Here is the addition to the crontab file that will execute on the first minute of every hour:

# m h dom mon dow command 01 * * * * systemctl restart infinitude.service Running every hour is probably more often than needed, but doesn't seem to be too disruptive, even if there is a web page using it at the time. Restarting does recover the memory

After letting the Pi Zero 2 W run for a few days, I noticed that memory usage was once again at the point where the swap file was being used. That seems to be one step too close to a non-responsive Pi. Additionally, the perl process was no longer the top memory consumer. Looking at journalctl, I found that infinitude was logging about 8 messages per minute stating that the serial port was being used. At the onset, I had visions of using the rs485 portion of the code at some point, so changed the infinitude.json file (per wiki instructions) to point to the rpi serial port. I'm not ready to make that leap, yet. The instructions fail to say anything about changing the default config to disable this feature. I have replaced values with empty strings for both the websocket and SerialTTY, and this at least seems to quell the logging. Maybe there is a better way? I have also set the journalctl max size to 100Mb, which might be too generous. It looks like I could also make that volatile.

Clearly, memory leaks aren't good and ideally, they should be fixed. Practically, that's not always top priority. I suspect if infinitude was running on more than the 500Mb of memory on a pi Zero, this might not cause issues between routine reboots.

@nebulous - There is a lot of information buried in issues that might be good to summarize in the readme or the wiki.
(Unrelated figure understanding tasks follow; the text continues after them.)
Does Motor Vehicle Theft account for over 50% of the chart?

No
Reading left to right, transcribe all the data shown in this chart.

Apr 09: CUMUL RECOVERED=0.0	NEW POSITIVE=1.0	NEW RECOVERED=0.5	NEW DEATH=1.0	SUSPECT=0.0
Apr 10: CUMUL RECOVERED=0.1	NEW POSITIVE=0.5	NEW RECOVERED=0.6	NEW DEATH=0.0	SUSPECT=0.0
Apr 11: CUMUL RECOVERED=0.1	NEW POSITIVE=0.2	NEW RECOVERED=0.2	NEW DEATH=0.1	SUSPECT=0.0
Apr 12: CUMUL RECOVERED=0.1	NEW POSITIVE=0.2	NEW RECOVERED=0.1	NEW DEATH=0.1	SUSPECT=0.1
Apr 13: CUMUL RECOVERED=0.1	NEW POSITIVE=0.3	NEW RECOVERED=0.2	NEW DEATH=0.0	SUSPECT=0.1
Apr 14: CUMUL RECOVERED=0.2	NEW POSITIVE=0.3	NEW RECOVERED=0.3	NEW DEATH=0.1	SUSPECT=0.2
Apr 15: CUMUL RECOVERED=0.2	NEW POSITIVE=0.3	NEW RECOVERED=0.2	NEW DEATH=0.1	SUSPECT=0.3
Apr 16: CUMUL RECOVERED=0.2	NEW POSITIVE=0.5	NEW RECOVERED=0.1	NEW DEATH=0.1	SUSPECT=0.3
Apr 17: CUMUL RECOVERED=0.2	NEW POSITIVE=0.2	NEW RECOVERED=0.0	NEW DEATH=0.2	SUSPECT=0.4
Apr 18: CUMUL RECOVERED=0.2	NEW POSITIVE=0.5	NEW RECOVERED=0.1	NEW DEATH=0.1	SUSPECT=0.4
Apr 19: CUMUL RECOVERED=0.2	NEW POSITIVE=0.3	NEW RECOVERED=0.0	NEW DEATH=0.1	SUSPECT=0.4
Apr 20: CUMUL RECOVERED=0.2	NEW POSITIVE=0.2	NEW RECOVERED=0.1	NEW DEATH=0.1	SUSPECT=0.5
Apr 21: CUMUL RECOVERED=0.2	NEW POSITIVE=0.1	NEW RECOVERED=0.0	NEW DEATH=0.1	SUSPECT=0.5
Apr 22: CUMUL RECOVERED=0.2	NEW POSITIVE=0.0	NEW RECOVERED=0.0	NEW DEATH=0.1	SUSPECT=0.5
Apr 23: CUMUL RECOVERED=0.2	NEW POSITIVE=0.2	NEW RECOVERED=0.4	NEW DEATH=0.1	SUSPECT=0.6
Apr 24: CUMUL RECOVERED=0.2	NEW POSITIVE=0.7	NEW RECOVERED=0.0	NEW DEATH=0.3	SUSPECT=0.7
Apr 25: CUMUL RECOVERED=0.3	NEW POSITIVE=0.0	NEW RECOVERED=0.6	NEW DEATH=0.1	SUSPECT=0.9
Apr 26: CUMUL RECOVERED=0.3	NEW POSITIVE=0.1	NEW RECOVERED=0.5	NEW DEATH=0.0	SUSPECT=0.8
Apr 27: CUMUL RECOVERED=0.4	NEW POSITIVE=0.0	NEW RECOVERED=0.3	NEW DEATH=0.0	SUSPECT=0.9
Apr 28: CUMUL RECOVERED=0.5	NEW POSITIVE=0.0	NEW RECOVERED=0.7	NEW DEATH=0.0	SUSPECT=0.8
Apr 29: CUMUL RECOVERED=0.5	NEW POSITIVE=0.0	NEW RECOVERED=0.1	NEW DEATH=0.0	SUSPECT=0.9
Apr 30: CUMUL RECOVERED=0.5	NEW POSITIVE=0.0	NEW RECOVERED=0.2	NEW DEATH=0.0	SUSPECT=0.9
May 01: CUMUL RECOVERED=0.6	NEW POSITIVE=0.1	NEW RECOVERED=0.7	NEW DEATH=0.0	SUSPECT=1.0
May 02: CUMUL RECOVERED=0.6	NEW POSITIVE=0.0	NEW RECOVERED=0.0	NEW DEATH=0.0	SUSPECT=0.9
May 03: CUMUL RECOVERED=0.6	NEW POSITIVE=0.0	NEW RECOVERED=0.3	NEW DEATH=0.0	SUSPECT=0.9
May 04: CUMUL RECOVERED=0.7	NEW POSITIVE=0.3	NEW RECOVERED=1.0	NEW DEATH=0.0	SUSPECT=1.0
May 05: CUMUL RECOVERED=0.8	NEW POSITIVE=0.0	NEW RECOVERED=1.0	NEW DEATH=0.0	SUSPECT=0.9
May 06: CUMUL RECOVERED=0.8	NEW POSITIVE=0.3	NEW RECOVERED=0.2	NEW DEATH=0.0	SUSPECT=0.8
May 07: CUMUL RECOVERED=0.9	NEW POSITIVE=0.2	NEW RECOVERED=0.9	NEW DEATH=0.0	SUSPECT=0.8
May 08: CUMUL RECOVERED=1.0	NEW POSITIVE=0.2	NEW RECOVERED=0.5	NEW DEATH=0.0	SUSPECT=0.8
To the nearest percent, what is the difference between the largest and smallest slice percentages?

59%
I guess I don't know if the memory leak / cron recovery is something that falls into the general category. That should be your decision. I could update the wiki, but would want to make sure that my changes were the preferred option. Mostly, I want to see you make progress on the ESP32 code. In your copious spare time. ;=)

jftaylorMn commented 1 year ago

After setting the socket and serial TTY values to empty string in the infinitude.json file, I am not observing any messages related to connecting to tty in the logs and the memory usage seems to be more stable - possibly even very stable. I don't see any immediate harm in restarting the service hourly, so will keep that in the mix for now. I might add a comment to the wiki in the section dealing with the RS485 connection with a Raspberry Pi.
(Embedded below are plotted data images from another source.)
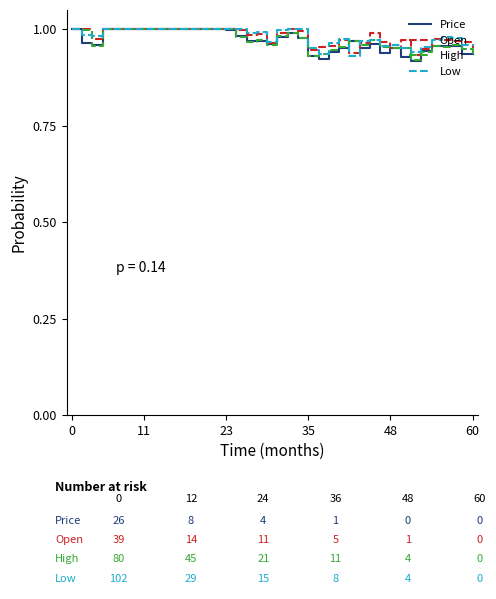

Reading left to right, transcribe all the data shown in this chart.

Price: 1.0	1.0	1.0	1.0	1.0	1.0	1.0	1.0	1.0	1.0	1.0	1.0	1.0	1.0	1.0	1.0	1.0	1.0	1.0	1.0	1.0	1.0	1.0	0.9	0.9	0.9	1.0	1.0	1.0	1.0	0.9	1.0	0.9	0.9	0.9	1.0	1.0	1.0	0.9	0.9
Open: 1.0	1.0	1.0	1.0	1.0	1.0	1.0	1.0	1.0	1.0	1.0	1.0	1.0	1.0	1.0	1.0	1.0	1.0	1.0	1.0	1.0	1.0	1.0	0.9	1.0	1.0	1.0	0.9	1.0	1.0	1.0	1.0	1.0	0.9	0.9	1.0	1.0	1.0	1.0	1.0
High: 1.0	1.0	1.0	1.0	1.0	1.0	1.0	1.0	1.0	1.0	1.0	1.0	1.0	1.0	1.0	1.0	1.0	1.0	1.0	1.0	1.0	1.0	1.0	0.9	0.9	0.9	1.0	1.0	1.0	1.0	1.0	1.0	1.0	0.9	0.9	1.0	1.0	1.0	0.9	0.9
Low: 1.0	1.0	1.0	1.0	1.0	1.0	1.0	1.0	1.0	1.0	1.0	1.0	1.0	1.0	1.0	1.0	1.0	1.0	1.0	1.0	1.0	1.0	1.0	1.0	0.9	1.0	1.0	0.9	1.0	1.0	1.0	1.0	1.0	0.9	1.0	1.0	1.0	1.0	1.0	1.0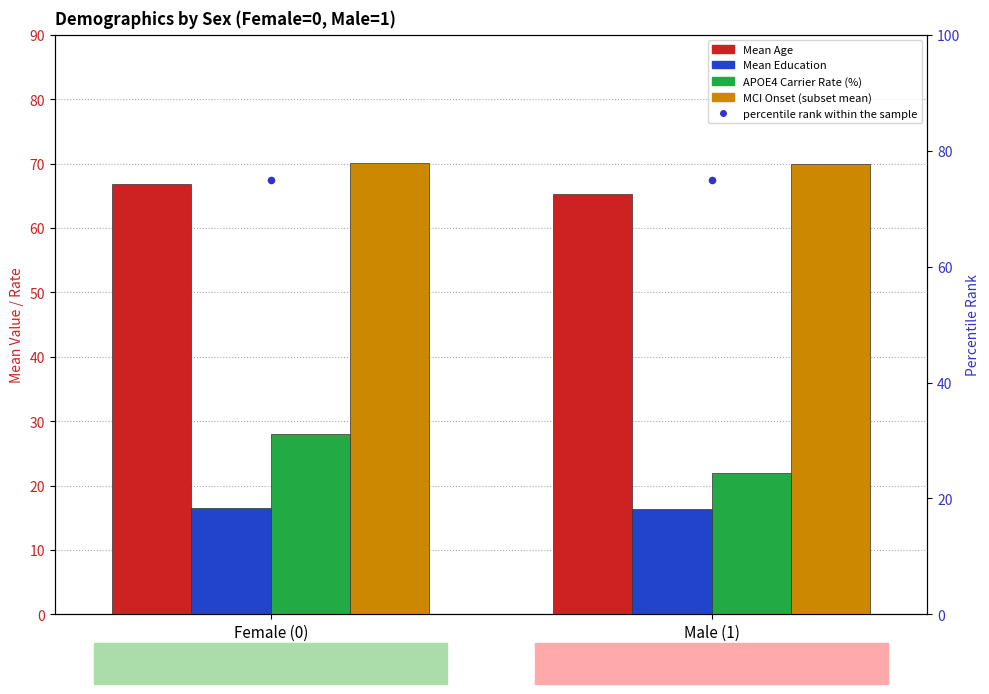

What is the total value across all series at Male (1)?

248.6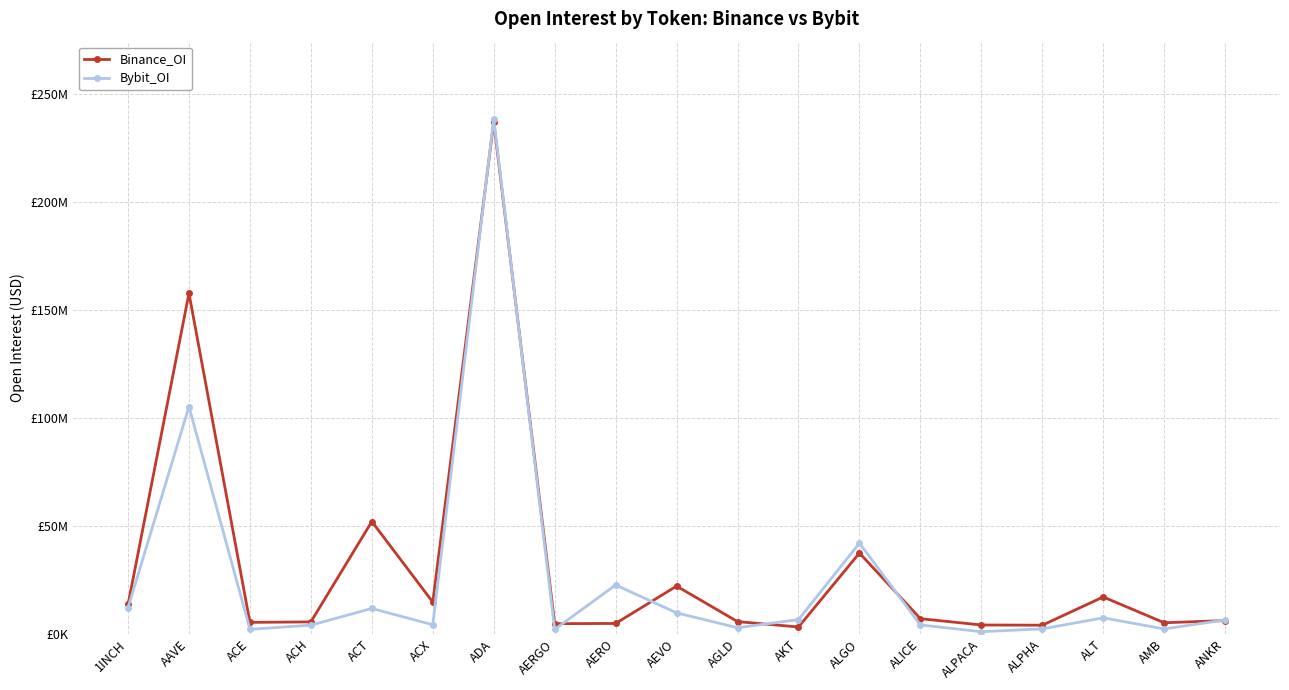

List the series in order of their overall mean, lowest first.

Bybit_OI, Binance_OI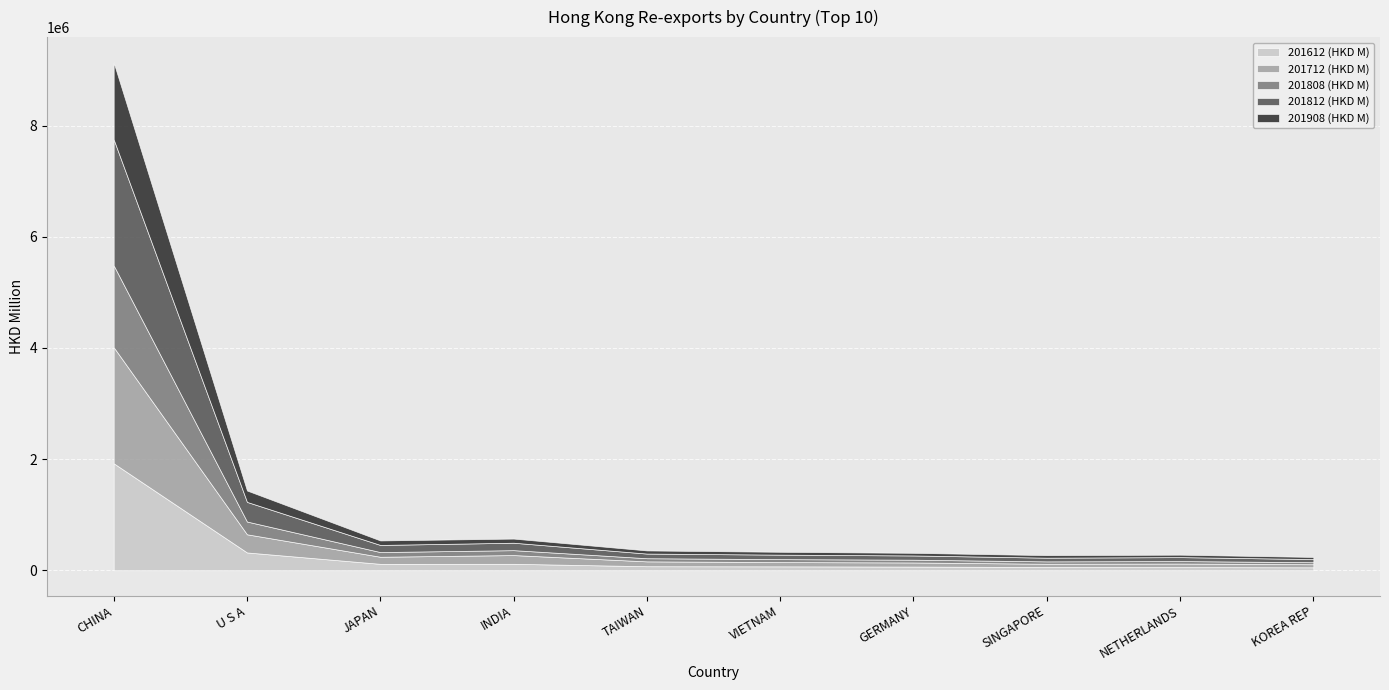

Which category has the lowest value in the 201908 (HKD M) series?

KOREA REP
It seems likely that repeated attempts to access TTY and/or websocket endpoints without releasing resources on timeout or other failure could be a logical source of leaks.
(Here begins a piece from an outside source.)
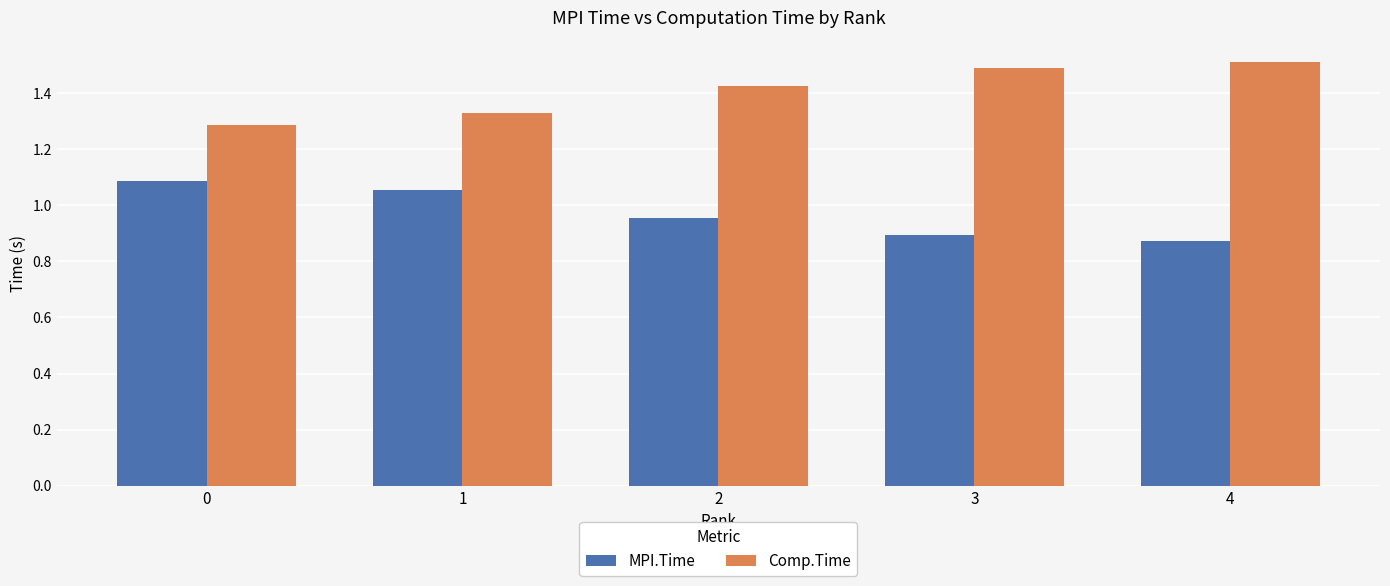

What are all the series names shown in the legend?

MPI.Time, Comp.Time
I think this issue can be closed.

nebulous commented 1 year ago

Modifying the runtime parameters to not use a websocket and/or serial port might yield better results?

I suspect the leak is someplace in the serial/websocket code - without much in the way of evidence yet. Thanks for all of the details above. Restarting periodically is a lame kludge deserving of apologies, but should work.

jftaylorMn commented 1 year ago

If lame kludges result is stability over extended periods, I will take it. This is a hobby, so apologies are not required.